Amazonサードパーティ・プライベートレーベル事業を買収する「Thrasio」

EcWork編集部

Thrasioの着眼点は、Amazonで事業展開をする中小企業が抱える「ビジネスを始めるのは簡単だが、成功すると時間の経過とともに管理が難しくなる」という課題です。

成長フェーズにあるが、生産から配送、価格最適化、広告展開まで手に負えなくなってしまったブランドを買い取る「ミニ買収」を繰り返し、爆発的な成長を遂げているのがThrasio、というわけです。

この手のブランドは、オーナーが予想していた以上のスピードで成長してしまい、手に負えなくなっているケースが大半とのこと。

https://thebridge.jp/2020/06/amazon-third-party-brand-acquirer-thrasio

成功の定義は様々ですが、ビジネスとして成立する難易度は、意外に高いものです。

昨今話題になっているD2Cと呼ばれる、独自に商品を開発して販売するモデルは、特に成功の難易度は高いでしょう。

ECで成功するのは、ある種、「運の大きさ」は馬鹿にできない、とも感じます。

さらに成功したとしても、事業を継続するには、様々な課題が噴出し、それを解決し続けなければなりません。
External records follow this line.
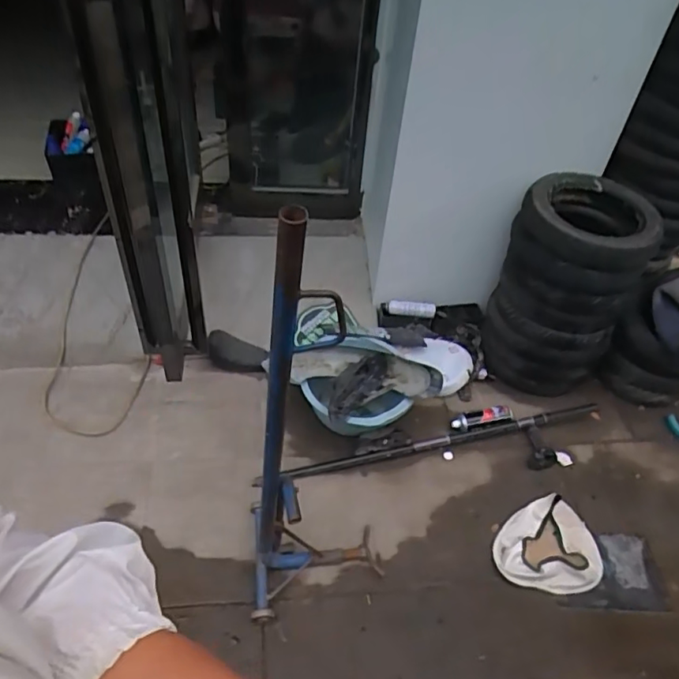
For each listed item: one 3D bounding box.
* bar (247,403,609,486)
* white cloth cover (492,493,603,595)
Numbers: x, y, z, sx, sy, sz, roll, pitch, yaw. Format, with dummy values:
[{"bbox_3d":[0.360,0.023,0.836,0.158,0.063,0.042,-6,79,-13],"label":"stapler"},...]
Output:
[{"bbox_3d":[0.298,0.305,1.630,1.096,0.031,0.041,-9,47,-16],"label":"bar"},{"bbox_3d":[0.553,0.541,1.428,0.287,0.067,0.235,-23,52,-27],"label":"white cloth cover"}]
それであるならば、成功の初動で事業を売却し、利益を確定してしまうのは、起業家としては合理的な判断ともいえます。

同時に買収側からしても、成功の初動の難易度を、買収によりスキップするのも、合理的といえます。

特に、1→10を得意にする企業であれば、更に合理的といえます。

日本国内に置いても、ECサイトのM&Aは活発になりつつありますが、これを事業にしている、Thrasioのような企業の例はまだ少ないのが実情ですが、この流れには注目し続ける価値はあると感じます。